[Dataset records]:
· · · · · · ·

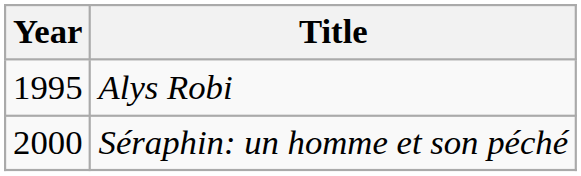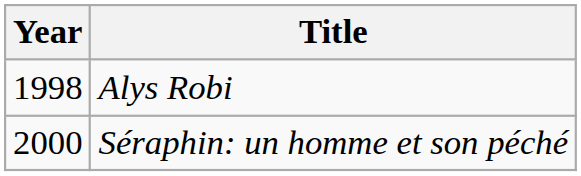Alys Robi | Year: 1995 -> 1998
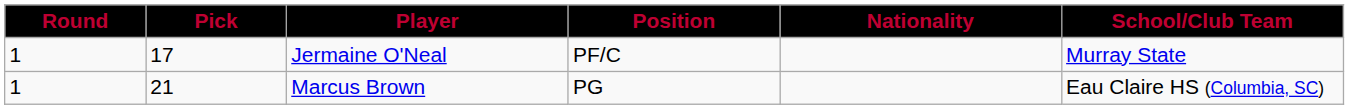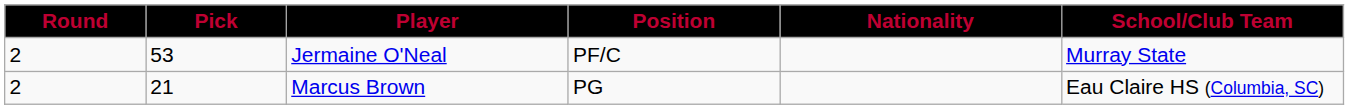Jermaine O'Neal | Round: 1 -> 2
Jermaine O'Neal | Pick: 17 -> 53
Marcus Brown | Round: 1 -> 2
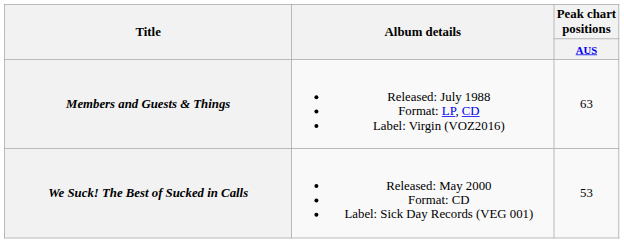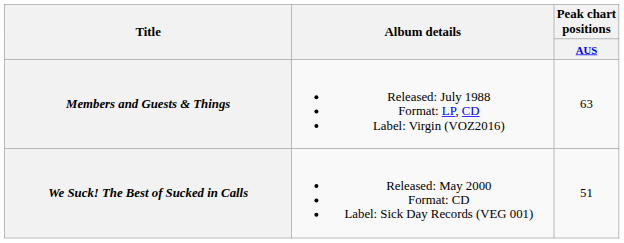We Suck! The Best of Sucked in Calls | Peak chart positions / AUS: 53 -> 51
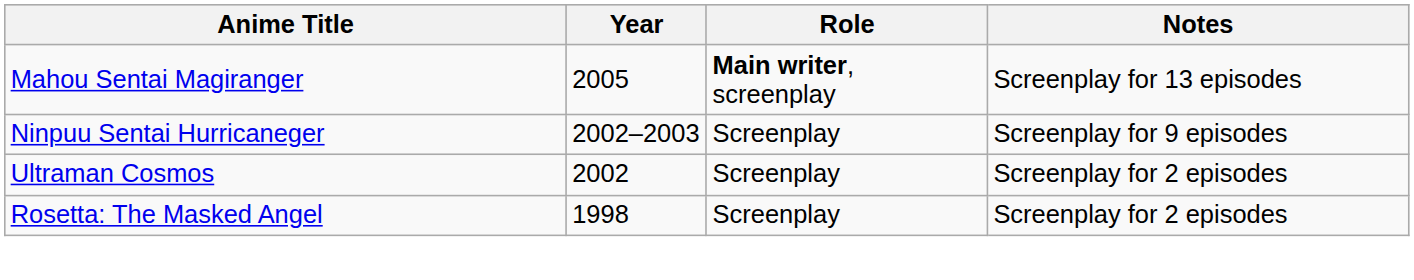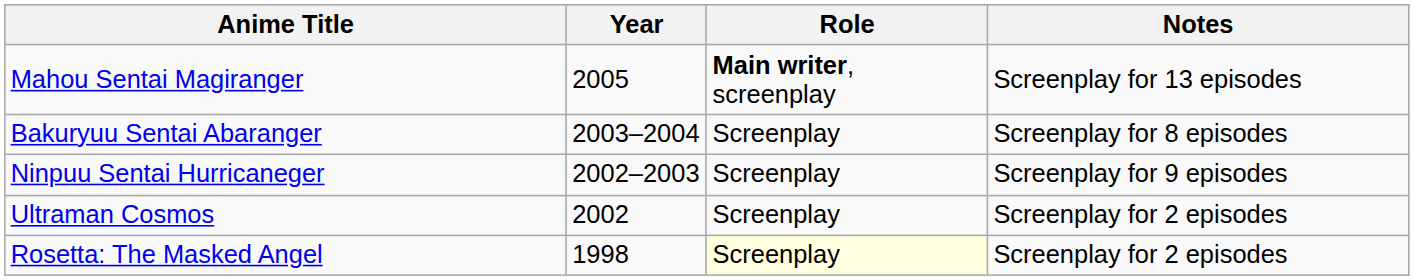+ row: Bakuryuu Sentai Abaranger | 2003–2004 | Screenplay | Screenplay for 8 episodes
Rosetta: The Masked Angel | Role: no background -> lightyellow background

· · · · · · ·

[PROBLEM TO SOLVE]: Please return every line of the data above word for word, leaving out the pictures.

[FULL ANSWER]:
Alys Robi | Year: 1995 -> 1998
Jermaine O'Neal | Round: 1 -> 2
Jermaine O'Neal | Pick: 17 -> 53
Marcus Brown | Round: 1 -> 2
We Suck! The Best of Sucked in Calls | Peak chart positions / AUS: 53 -> 51
+ row: Bakuryuu Sentai Abaranger | 2003–2004 | Screenplay | Screenplay for 8 episodes
Rosetta: The Masked Angel | Role: no background -> lightyellow background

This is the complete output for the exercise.